Ci sono donne che vivono per la loro festa, quella dell’otto marzo. Una volta l’anno l’orgoglio femminile si erge al centro dell’immaginario della donna e del mondo intero.
Solo apparenza, poi nulla.
Due pensatrici del secolo scorso, esprimono la sostanza dell’essere umanità: il totale.
Hannah Arendt e Simone Weil, due donne capaci di pensare il mondo per intero. Il loro pensiero si può riassumere in un’unica frase, come una sintesi: “Un circolo virtuoso, io penso senza ringhiere, quindi agisco, e se agisco posso pensare senza alcun limite”.
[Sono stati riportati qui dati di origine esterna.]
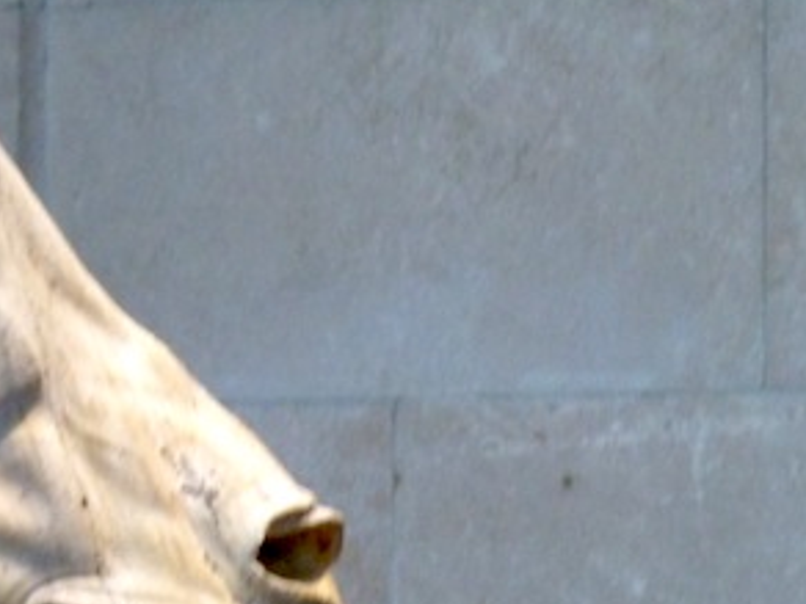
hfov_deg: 5.4
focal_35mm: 364
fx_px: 8475
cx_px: -243
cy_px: 480
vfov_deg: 4.1
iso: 400
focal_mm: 23.7
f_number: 5.8
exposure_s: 1/13
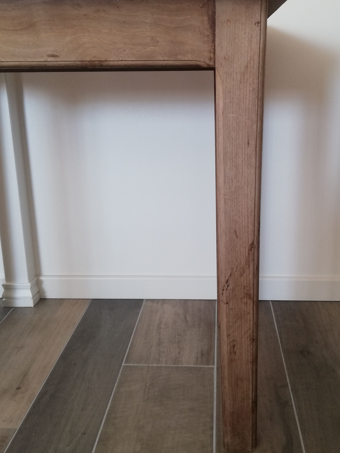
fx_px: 458
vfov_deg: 52.4
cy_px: 190
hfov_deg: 40.6
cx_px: 199
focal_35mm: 35
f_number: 2.2
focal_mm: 3.81
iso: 160
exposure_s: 1/33.3
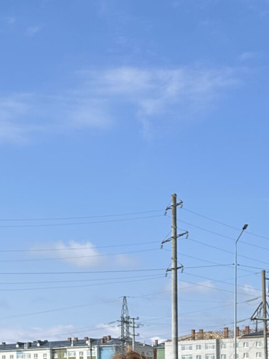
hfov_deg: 15.9
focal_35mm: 93
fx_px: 965
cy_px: 388
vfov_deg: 20.2
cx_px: 141
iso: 80
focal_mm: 6.86
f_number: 1.78
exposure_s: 1/2967
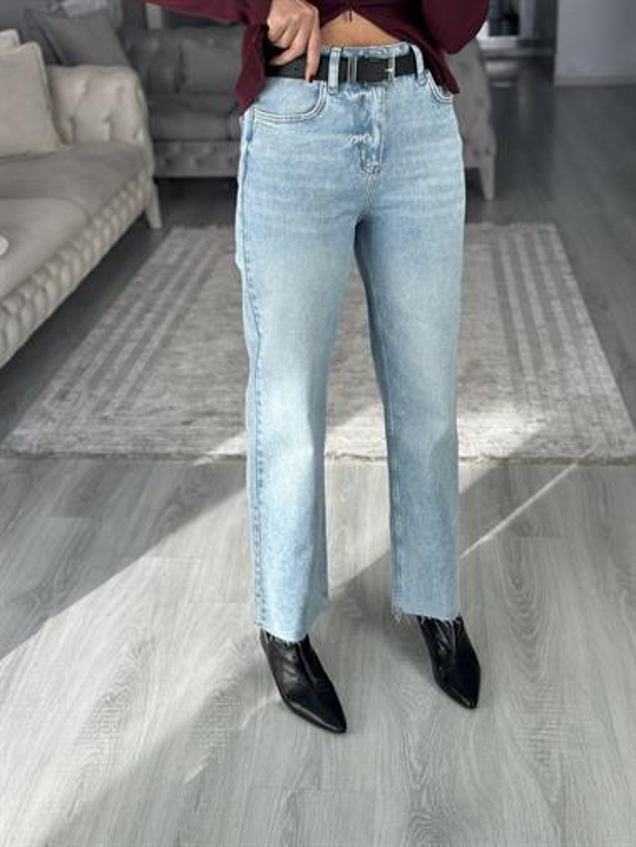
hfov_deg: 30.3
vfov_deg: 39.6
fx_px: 1175
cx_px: 318
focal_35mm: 48
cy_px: 424
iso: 80
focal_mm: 6.86
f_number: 1.78
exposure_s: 1/297
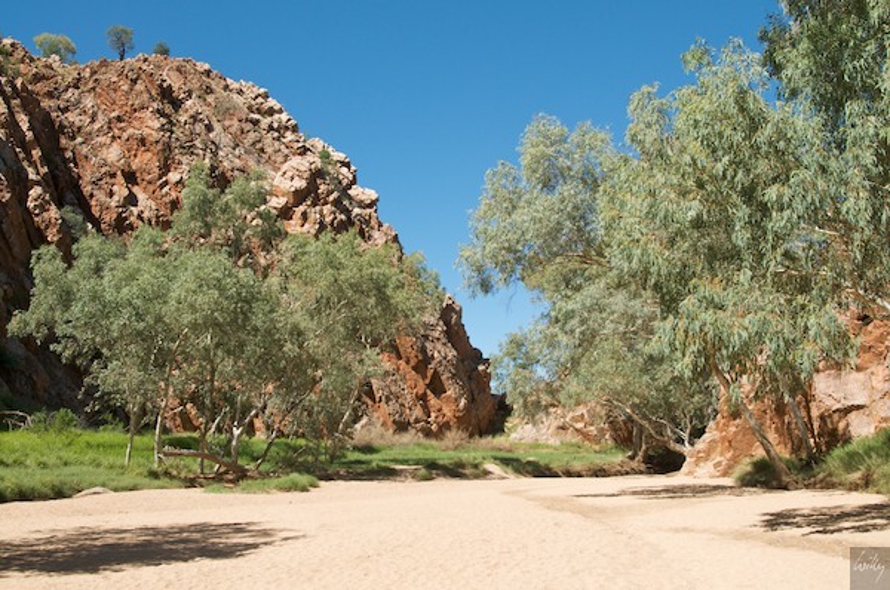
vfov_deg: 36.8
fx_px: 889
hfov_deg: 53.2
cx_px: 445
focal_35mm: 36
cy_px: 295
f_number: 10
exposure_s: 1/400
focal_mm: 24
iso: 320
Né Simone Weil né Hannah Arendt, si sono esaltate alle battaglie femministe, la forza del loro pensiero era la “neutralità”, la laicità. Entrambe hanno colto con amarezza un elemento, “la vulnerabilità degli esseri umani alla violenza”, dovuta alla naturale propensione di ognuno di noi di cercare “vendetta” e non giustizia.
La storia ci insegna che ogni espressione umana che inizia da una parte, per rivendicare le proprie esclusioni è destinata a fallire, ripetendo gli stessi errori di chi si “combatte”.
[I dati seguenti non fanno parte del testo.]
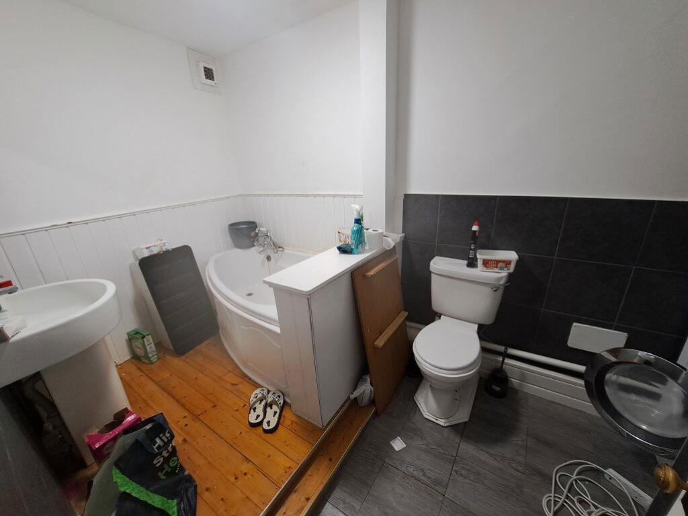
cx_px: 344
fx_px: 258
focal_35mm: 13
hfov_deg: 106.2
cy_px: 258
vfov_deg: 89.9
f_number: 2.2
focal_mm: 1.74
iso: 200
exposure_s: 1/50
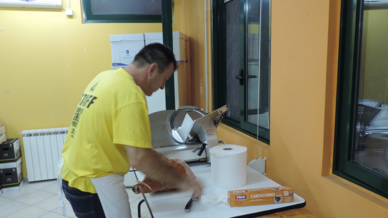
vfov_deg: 37.7
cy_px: 119
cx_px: 192
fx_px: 319
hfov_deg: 62.6
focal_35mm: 31
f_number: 3.1
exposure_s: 1/20
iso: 400
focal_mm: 4.9
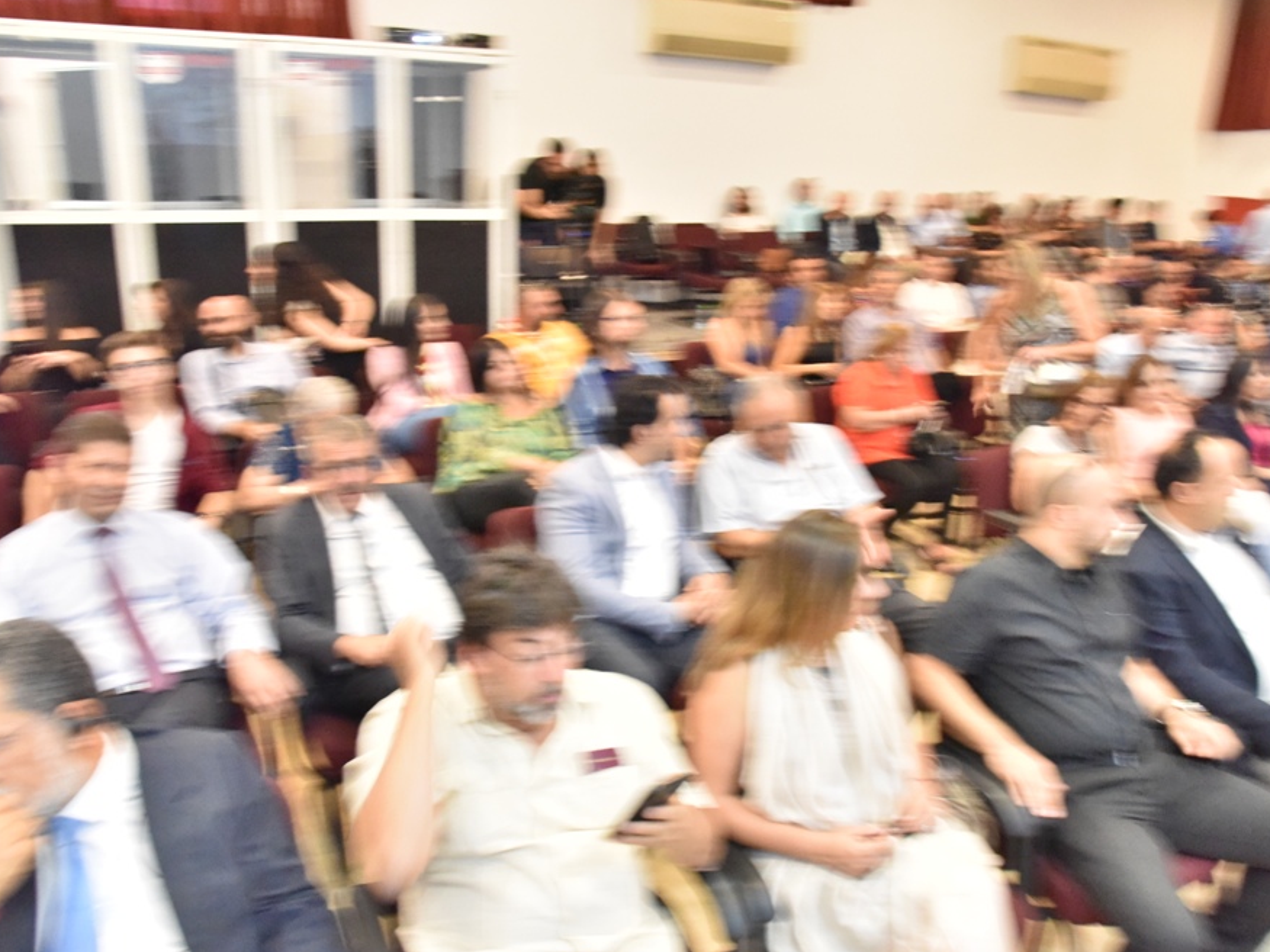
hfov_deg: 65.3
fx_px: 990
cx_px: 660
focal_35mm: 27
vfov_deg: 51.3
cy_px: 485
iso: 10000
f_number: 10
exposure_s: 1/20
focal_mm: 24
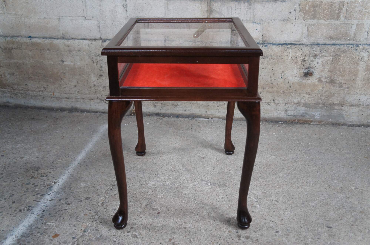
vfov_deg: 35.4
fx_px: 385
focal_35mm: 38
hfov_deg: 51.4
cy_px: 122
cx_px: 185
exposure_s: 1/100
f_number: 4
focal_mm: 25
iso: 1600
Ci occorre guardare alla totalità, al plurale.
Non possiamo negare l’evidenza, siamo diversi, la prima differenza è quella tra uomo e donna, poi tra bianchi e neri, tra ricchi e poveri, e così via. Nella storia l’umanità ha cercato di superare queste diversità che sono della natura.
L’umanità ha scelto la strada più contorta, impossibile: eliminare le differenze, invece di conviverle ed esaltarle. Tutto è utile alla natura, anche le differenze, che sono un patrimonio.
Quel che conta è l’agire, spesso le rivendicazioni sono parole, semplice retorica.
La Weil, nel 1943, prima elaborò un pensiero, poi propose l’azione. Un corpo di infermiere, chiamate a dare i primi soccorsi ai feriti sui campi di battaglia. Il coraggio femminile da contrapporre al fanatismo delle SS tedesche.
Ebbene, i capi della resistenza francece giudicarono folle questa idea. Come sempre nel passato, come oggi, occorre distruggere il nemico (diverso) e condannarlo senza appello, per prenderne il posto, e ricominciare le lotte ad esclusione.
Le parole, come le feste, servono soltanto a determinare dei leader, i quali traslocano dalla condizione di deboli a quella di forti, lasciando inalterate le condizioni del resto dell’umanità.
Pensare al plurale, senza ringhiere è una necessità della storia.